Data shown START
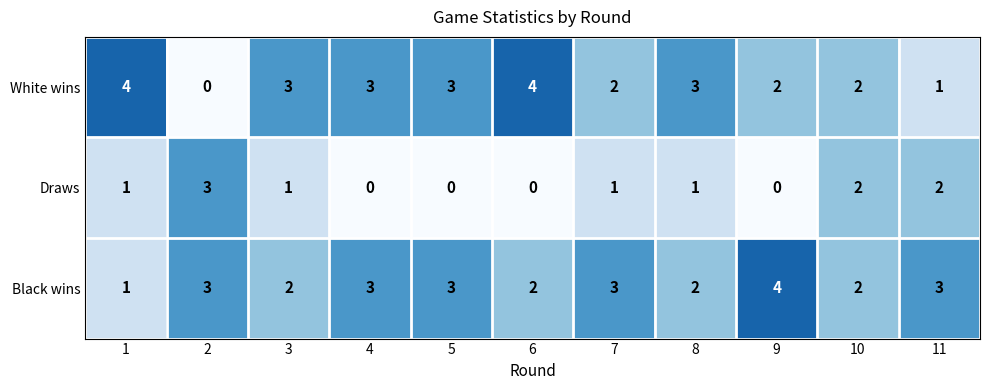

What is the sum of all Black wins values?

28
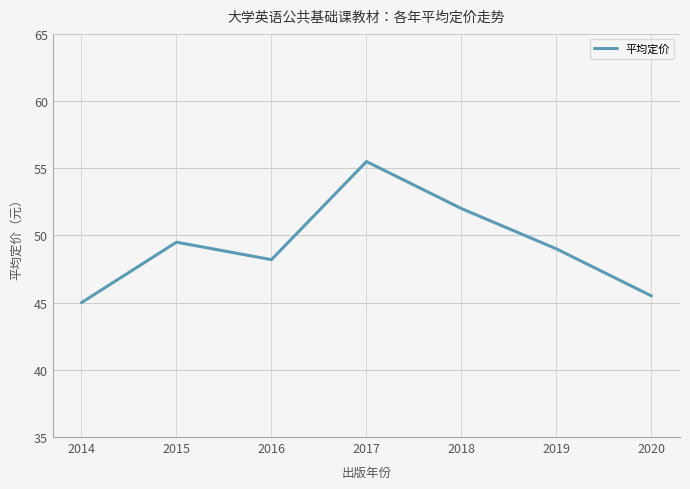

How many interior local peaks (higher than both neighbors) does the data have?

2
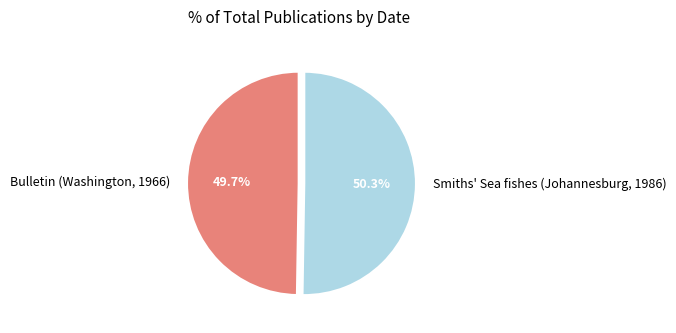

To the nearest percent, what percentage of the pie is Smiths' Sea fishes (Johannesburg, 1986)?

50%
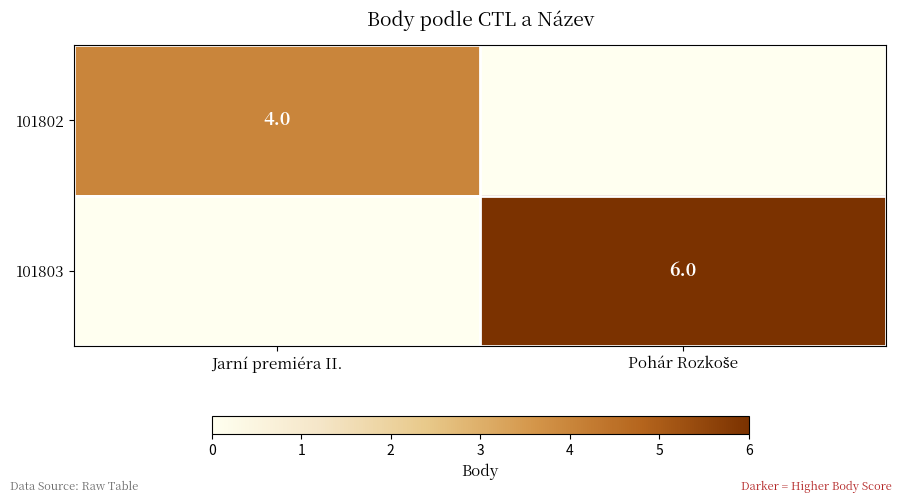

Is it true that 101802 equals 1 at Jarní premiéra II.?

False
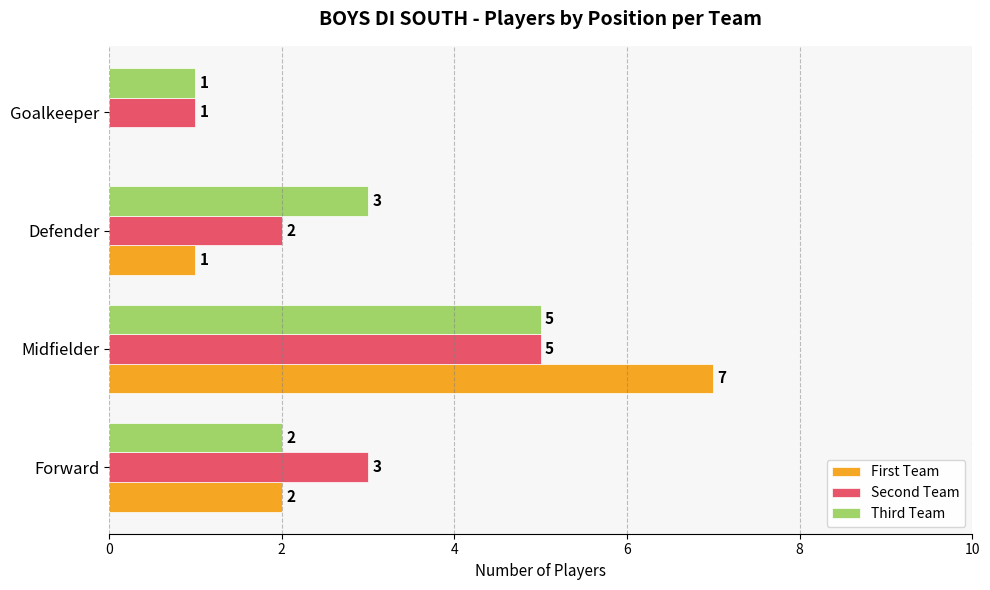

What is the sum of all First Team values?

10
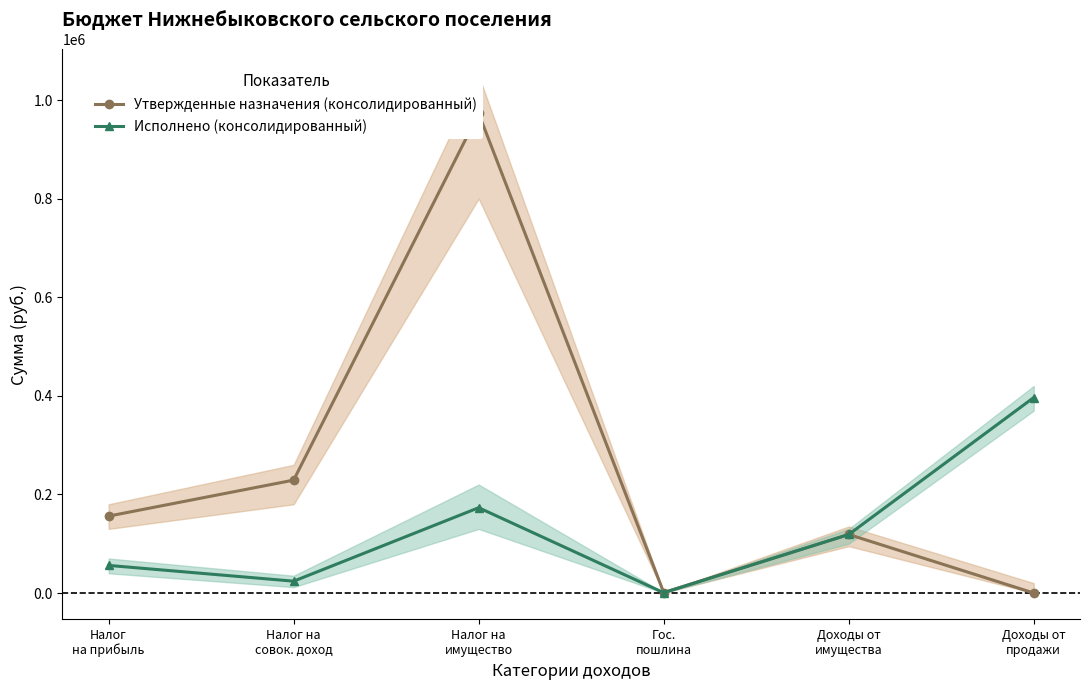

How many intersections are there between Исполнено (консолидированный) and Утвержденные назначения (консолидированный)?

1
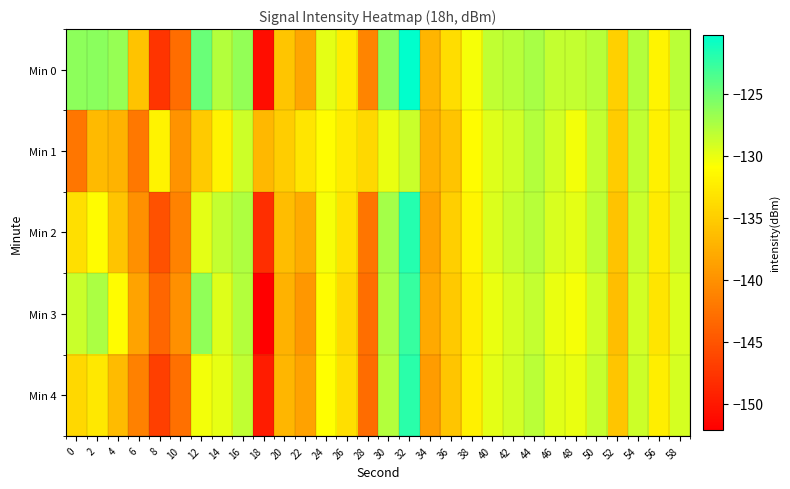

Reading left to right, what are all the values shown in this chart?

Min 0: 0=-126.2	2=-126.1	4=-126.6	6=-135.9	8=-147.7	10=-143.0	12=-124.7	14=-127.8	16=-126.4	18=-150.9	20=-135.7	22=-138.3	24=-129.8	26=-132.5	28=-141.1	30=-126.0	32=-120.3	34=-137.0	36=-133.7	38=-130.5	40=-128.3	42=-128.0	44=-127.3	46=-128.4	48=-128.4	50=-127.9	52=-134.7	54=-127.8	56=-131.8	58=-128.0
Min 1: 0=-142.3	2=-136.6	4=-137.1	6=-142.1	8=-131.9	10=-139.9	12=-135.2	14=-131.9	16=-128.9	18=-136.7	20=-135.0	22=-133.0	24=-131.0	26=-132.5	28=-134.2	30=-130.1	32=-128.7	34=-137.4	36=-135.8	38=-131.2	40=-129.6	42=-128.9	44=-127.8	46=-129.1	48=-130.4	50=-128.5	52=-135.2	54=-128.3	56=-132.1	58=-129.0
Min 2: 0=-133.5	2=-131.2	4=-135.8	6=-140.1	8=-145.3	10=-141.2	12=-129.8	14=-128.4	16=-127.6	18=-148.2	20=-136.4	22=-137.9	24=-130.5	26=-133.1	28=-142.3	30=-127.2	32=-121.8	34=-138.5	36=-134.9	38=-131.7	40=-129.4	42=-128.6	44=-127.9	46=-129.3	48=-129.8	50=-128.2	52=-135.9	54=-128.7	56=-132.5	58=-128.9
Min 3: 0=-128.7	2=-127.4	4=-131.2	6=-138.5	8=-143.6	10=-140.1	12=-126.3	14=-129.5	16=-127.8	18=-152.1	20=-137.2	22=-139.5	24=-131.2	26=-134.0	28=-142.8	30=-127.5	32=-122.6	34=-138.0	36=-135.4	38=-132.3	40=-130.1	42=-129.2	44=-128.4	46=-130.0	48=-130.5	50=-128.9	52=-136.3	54=-129.1	56=-133.0	58=-129.4
Min 4: 0=-134.2	2=-132.8	4=-136.5	6=-141.3	8=-146.8	10=-142.7	12=-130.4	14=-129.9	16=-128.3	18=-149.7	20=-136.9	22=-138.6	24=-130.9	26=-133.5	28=-143.1	30=-127.8	32=-122.1	34=-139.1	36=-135.7	38=-132.0	40=-129.8	42=-129.0	44=-128.1	46=-129.7	48=-130.1	50=-128.6	52=-135.6	54=-128.8	56=-132.3	58=-129.2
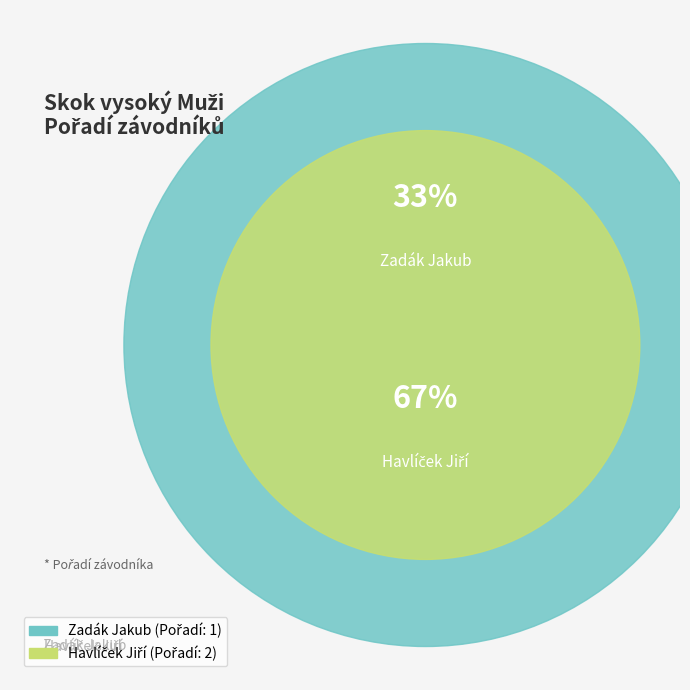

Which category has the smallest portion of the pie?

Zadák Jakub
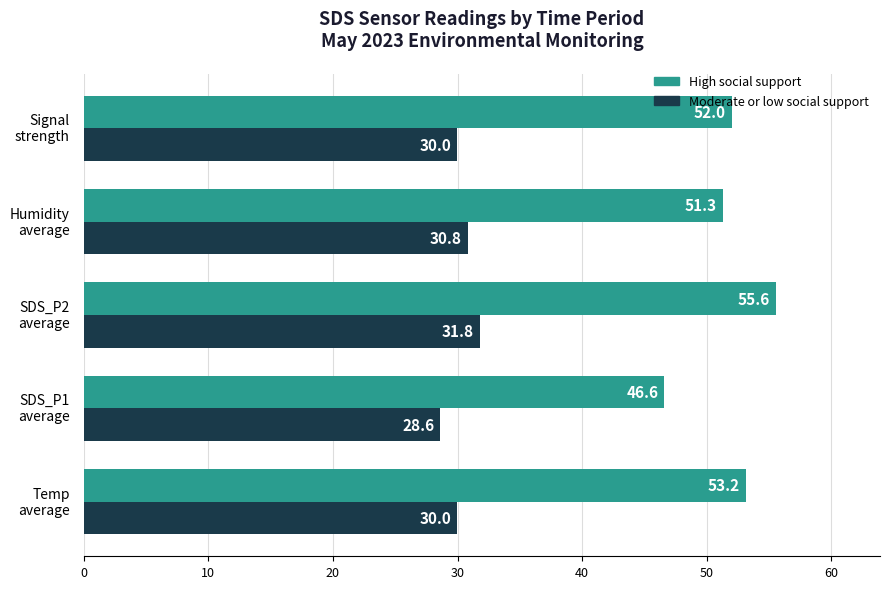

Which series has the largest range (max minus min)?

High social support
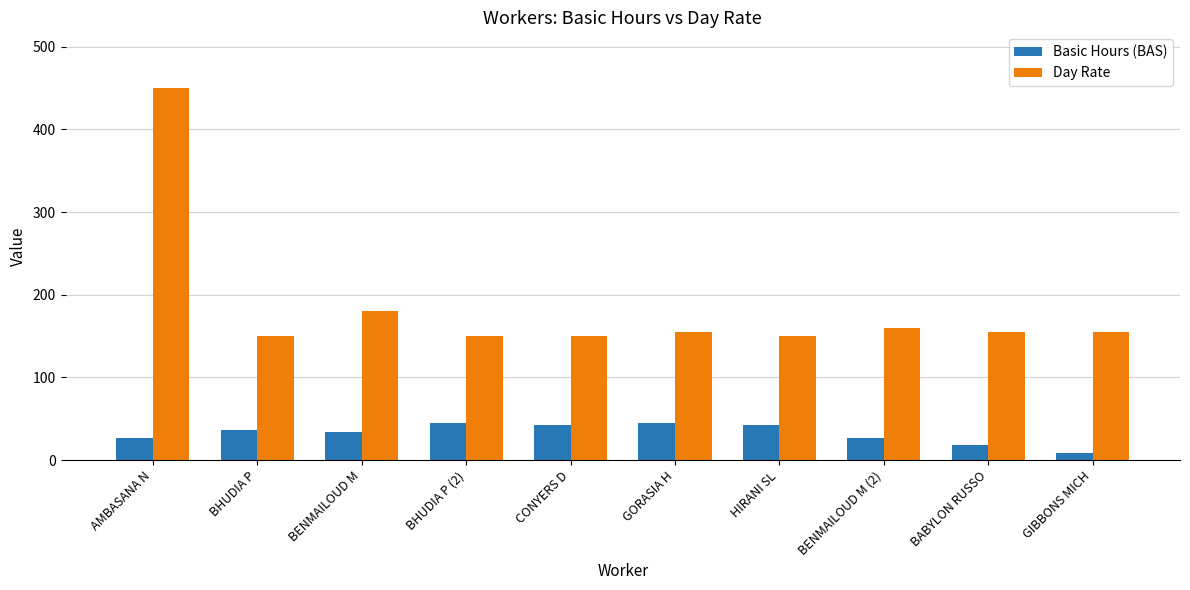

What is the label of the 6th bar from the right?

CONYERS D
Data shown END
## Work instructions:
Rewrite all of the data above, changing every "values" to "figures" and leaving everything else as it is, and omit the pictures from your answer.

## Written reply:
What is the sum of all Black wins figures?

28

How many interior local peaks (higher than both neighbors) does the data have?

2

To the nearest percent, what percentage of the pie is Smiths' Sea fishes (Johannesburg, 1986)?

50%

Is it true that 101802 equals 1 at Jarní premiéra II.?

False

What is the sum of all First Team figures?

10

How many intersections are there between Исполнено (консолидированный) and Утвержденные назначения (консолидированный)?

1

Reading left to right, what are all the figures shown in this chart?

Min 0: 0=-126.2	2=-126.1	4=-126.6	6=-135.9	8=-147.7	10=-143.0	12=-124.7	14=-127.8	16=-126.4	18=-150.9	20=-135.7	22=-138.3	24=-129.8	26=-132.5	28=-141.1	30=-126.0	32=-120.3	34=-137.0	36=-133.7	38=-130.5	40=-128.3	42=-128.0	44=-127.3	46=-128.4	48=-128.4	50=-127.9	52=-134.7	54=-127.8	56=-131.8	58=-128.0
Min 1: 0=-142.3	2=-136.6	4=-137.1	6=-142.1	8=-131.9	10=-139.9	12=-135.2	14=-131.9	16=-128.9	18=-136.7	20=-135.0	22=-133.0	24=-131.0	26=-132.5	28=-134.2	30=-130.1	32=-128.7	34=-137.4	36=-135.8	38=-131.2	40=-129.6	42=-128.9	44=-127.8	46=-129.1	48=-130.4	50=-128.5	52=-135.2	54=-128.3	56=-132.1	58=-129.0
Min 2: 0=-133.5	2=-131.2	4=-135.8	6=-140.1	8=-145.3	10=-141.2	12=-129.8	14=-128.4	16=-127.6	18=-148.2	20=-136.4	22=-137.9	24=-130.5	26=-133.1	28=-142.3	30=-127.2	32=-121.8	34=-138.5	36=-134.9	38=-131.7	40=-129.4	42=-128.6	44=-127.9	46=-129.3	48=-129.8	50=-128.2	52=-135.9	54=-128.7	56=-132.5	58=-128.9
Min 3: 0=-128.7	2=-127.4	4=-131.2	6=-138.5	8=-143.6	10=-140.1	12=-126.3	14=-129.5	16=-127.8	18=-152.1	20=-137.2	22=-139.5	24=-131.2	26=-134.0	28=-142.8	30=-127.5	32=-122.6	34=-138.0	36=-135.4	38=-132.3	40=-130.1	42=-129.2	44=-128.4	46=-130.0	48=-130.5	50=-128.9	52=-136.3	54=-129.1	56=-133.0	58=-129.4
Min 4: 0=-134.2	2=-132.8	4=-136.5	6=-141.3	8=-146.8	10=-142.7	12=-130.4	14=-129.9	16=-128.3	18=-149.7	20=-136.9	22=-138.6	24=-130.9	26=-133.5	28=-143.1	30=-127.8	32=-122.1	34=-139.1	36=-135.7	38=-132.0	40=-129.8	42=-129.0	44=-128.1	46=-129.7	48=-130.1	50=-128.6	52=-135.6	54=-128.8	56=-132.3	58=-129.2

Which category has the smallest portion of the pie?

Zadák Jakub

Which series has the largest range (max minus min)?

High social support

What is the label of the 6th bar from the right?

CONYERS D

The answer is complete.